**AIM OF THE TASK**
Restate word for word the line containing "For every layout" and each line that follows it, through the last line below, and nothing else.

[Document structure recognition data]
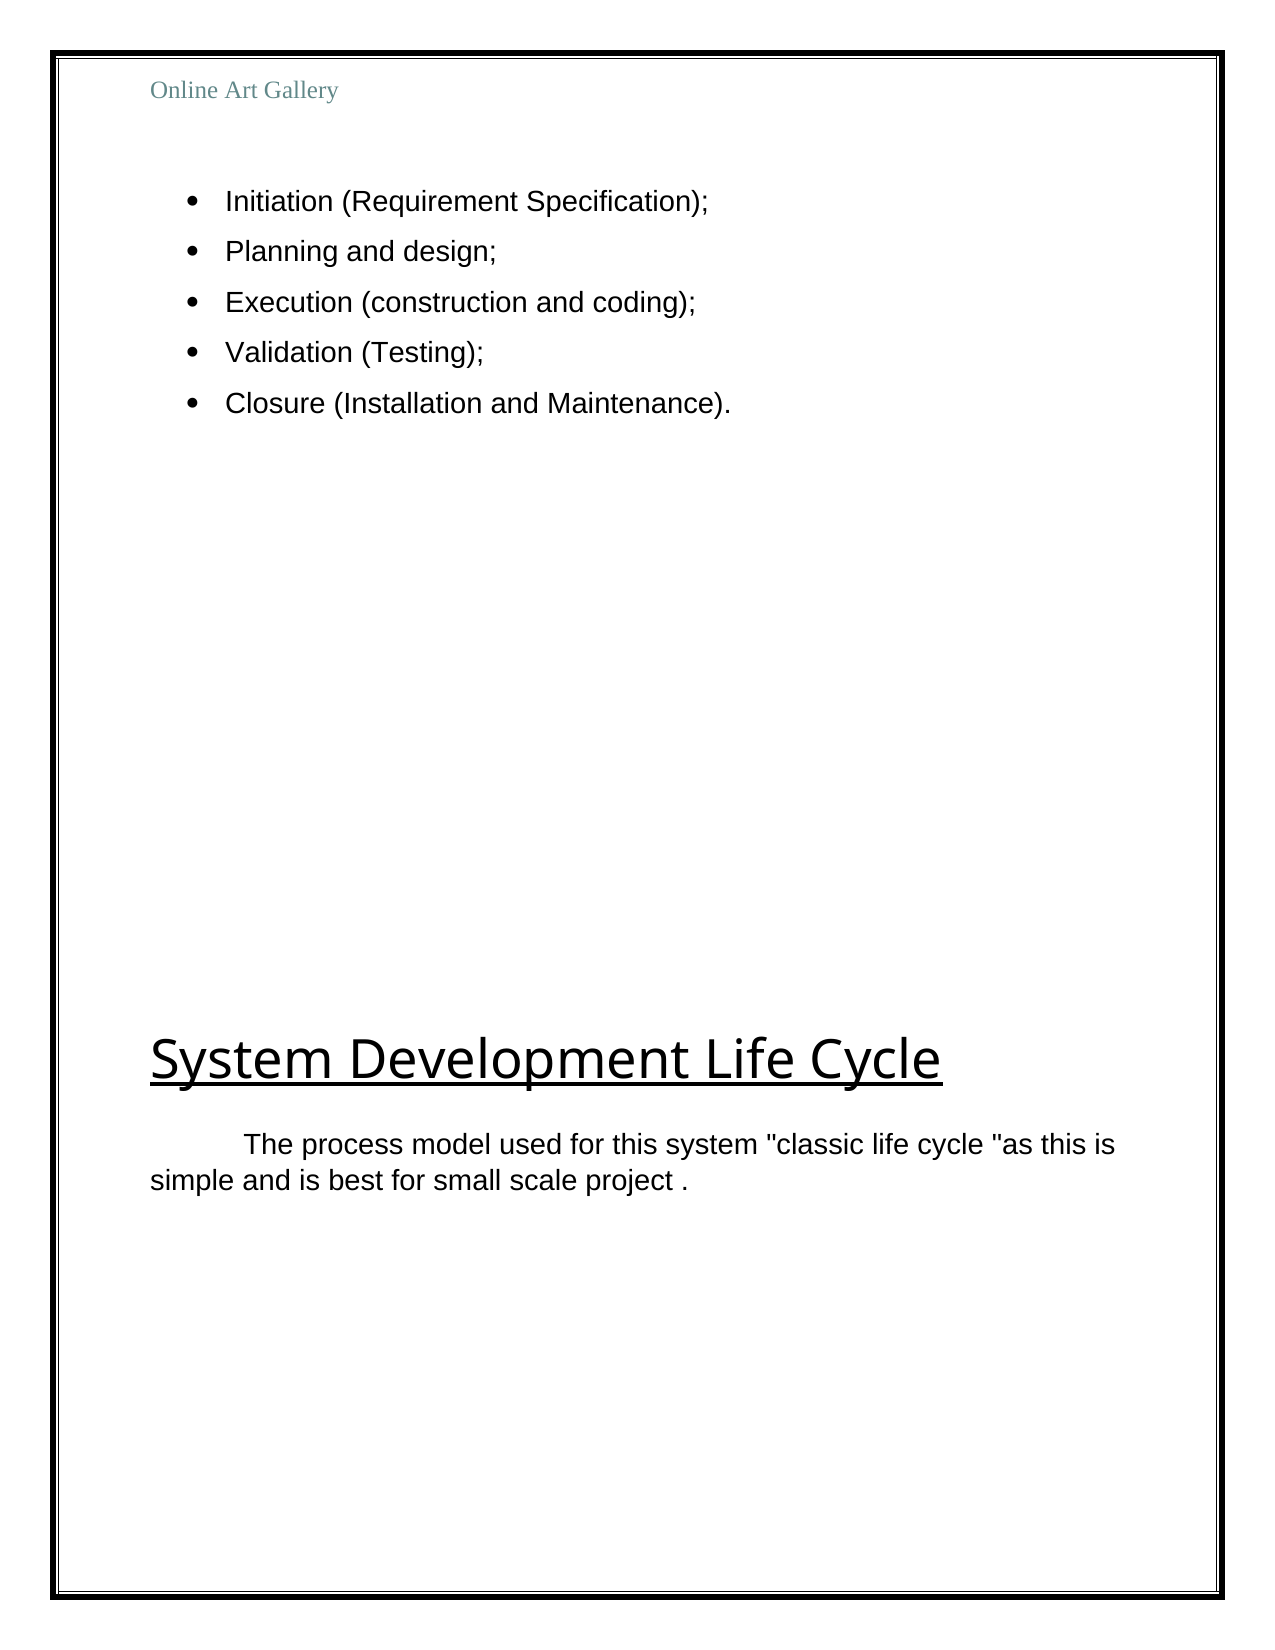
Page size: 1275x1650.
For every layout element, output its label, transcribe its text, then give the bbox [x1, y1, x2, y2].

list Initiation (Requirement Specification); [187, 183, 1125, 217]
list Validation (Testing); [187, 335, 1125, 369]
text System Development Life Cycle [150, 1020, 1125, 1094]
list Planning and design; [187, 234, 1125, 268]
list Execution (construction and coding); [187, 285, 1125, 318]
list Closure (Installation and Maintenance). [187, 386, 1125, 420]
text The process model used for this system "classic life cycle "as this is simple and is best for small scale project . [150, 1127, 1125, 1196]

**YOUR RESPONSE**
For every layout element, output its label, transcribe its text, then give the bbox [x1, y1, x2, y2].

list Initiation (Requirement Specification); [187, 183, 1125, 217]
list Validation (Testing); [187, 335, 1125, 369]
text System Development Life Cycle [150, 1020, 1125, 1094]
list Planning and design; [187, 234, 1125, 268]
list Execution (construction and coding); [187, 285, 1125, 318]
list Closure (Installation and Maintenance). [187, 386, 1125, 420]
text The process model used for this system "classic life cycle "as this is simple and is best for small scale project . [150, 1127, 1125, 1196]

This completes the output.